Wednesday, 19 August 2009

It ain't what you do...

On rare occasions sport can be genuinely moving. For me, this is usually when the human body is celebrated by an individual who at their absolute peak of condition shows off the wonderful things it can do. The triumph of heptathlete Jessica Ennis at the World Athletics Championship over the weekend was an instance. I’ll treasure the memory because she’ll perhaps never again be so perfectly able to deliver her combination of skills free from injury or anxiety. It was the kind of glowing performance only a twenty-two year old who’s never won anything major could turn in. Almost as marvellous was the obvious camaraderie between most of the competitors as they congratulated each other afterwards – I’m not sure the Ukrainians were joining in the dancing, but then there’s always a serpent in Eden.

Her triumph was followed by Usain Bolt’s mind-boggling 9.58 win over one hundred metres. I suppose one’s reaction to that should have been the same, but here it’s the desperate wish to believe which colours the result. His sudden improvement over the distance, along with that of other Jamaican sprinters, and their board’s equivocal reaction to positive doping tests, leaves a nagging anxiety. Some of us remember how we were taken in by ‘Flo Jo’ too well.

I don’t find myself moved by cricket very often, and less as I get older. There are the moments when great cricketers retire. One such was Curtley Ambrose, the great West Indian quick bowler at the Oval ground a few years ago, on a golden late afternoon – the ebbing of his career along with a particular season. Intimations of mortality – but also the celebration of a singular physical presence, fluid, purposeful, a man literally towering above those around him. Again it’s filthy lucre that spoils things. If sports men and women are paid to do a job at outrageous rates, excellence is what they’re supposed to deliver, and woe betide them if they don’t. We, who earn far less than they, are robbed of some of our power to worship and wonder.

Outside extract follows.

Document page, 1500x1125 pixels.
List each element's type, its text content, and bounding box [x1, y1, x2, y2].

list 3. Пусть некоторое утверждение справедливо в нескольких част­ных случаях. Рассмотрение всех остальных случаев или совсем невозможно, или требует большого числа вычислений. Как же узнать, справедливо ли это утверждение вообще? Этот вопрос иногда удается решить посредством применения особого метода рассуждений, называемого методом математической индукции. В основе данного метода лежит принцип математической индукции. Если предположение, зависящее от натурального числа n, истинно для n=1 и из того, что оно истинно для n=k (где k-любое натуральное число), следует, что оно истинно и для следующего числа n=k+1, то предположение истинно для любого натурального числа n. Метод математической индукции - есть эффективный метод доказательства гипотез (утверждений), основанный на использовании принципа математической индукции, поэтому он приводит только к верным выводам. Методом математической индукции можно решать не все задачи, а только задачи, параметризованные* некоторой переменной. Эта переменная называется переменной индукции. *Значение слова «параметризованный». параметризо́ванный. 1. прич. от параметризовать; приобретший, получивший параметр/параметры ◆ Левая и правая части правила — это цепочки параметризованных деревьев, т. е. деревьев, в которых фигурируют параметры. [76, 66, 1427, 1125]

The rather abbreviated Edgbaston symphony subsided as we all expected it to, although there was an unexpected coda as, after Anderson’s early departure from the crease, Broad and Swann laid about the bowling joyfully. They both made sixty odd, but might have made fifteen between them on another day. Once they located the ball’s direction of travel (and it took each batsman a while) they struck the thing mightily, and for a while discomfited the Australian bowlers, particularly Clark. He took it in good part, accepting the crowd’s applause for being hit all round the ground, while scratching his head under his baggy green cap. Broad was doing to him what he’d done to Broad a day earlier, but with interest accruing.

Commentators coo about Broad’s potential as a batter, and reminisce about his likeness to his father. I remember Broad senior as an awkward customer, who enjoyed one notably successful season on tour in Austalia, but realistically achieved little else internationally. He had an improbable stance at the crease, born of the fact that like his son he was a tall man – in common with Basharat Hassan the one time Nottinghamshire player his bottom stuck out an amusingly long way as he waited for the bowler. Come and hit me, it said, and I expect they did a few times too. We’re told that Broad Junior was an opening batsman at school and was a relatively late convert to fast bowling. He stands tall, can punch the ball through the off-side, and tucks the ball nicely off his legs, but as yet if he drives from the front foot, he looks uncertain, and the ball often becomes airborne. The repertoire of shot isn’t great at present. Jury out.

Swann is an annoying batsman. He has oodles of talent, and apparently little application. His attitude at the crease rarely suggests permanence. There’s a touch of the Pietersen defence mechanism: this is the way I play – accept me as I am, which is encouraged by modern forms of the game. If he could show some discrimination and learn when to play tight, and when to play expansively, he too could score Test match hundreds. But let’s not cavil: these two entertained the crowd until lunchtime, and recovered some self-belief for a badly battered side. Whether they did enough to dispel the demons in advance of the final act of this Ashes drama remains to be seen.

I find it hard to imagine ever being dewy-eyed about any of the cricketers on display at Edgbaston. What are they doing to engender love in the hearts of those who watch? It’s both what you do, and the way that you do it.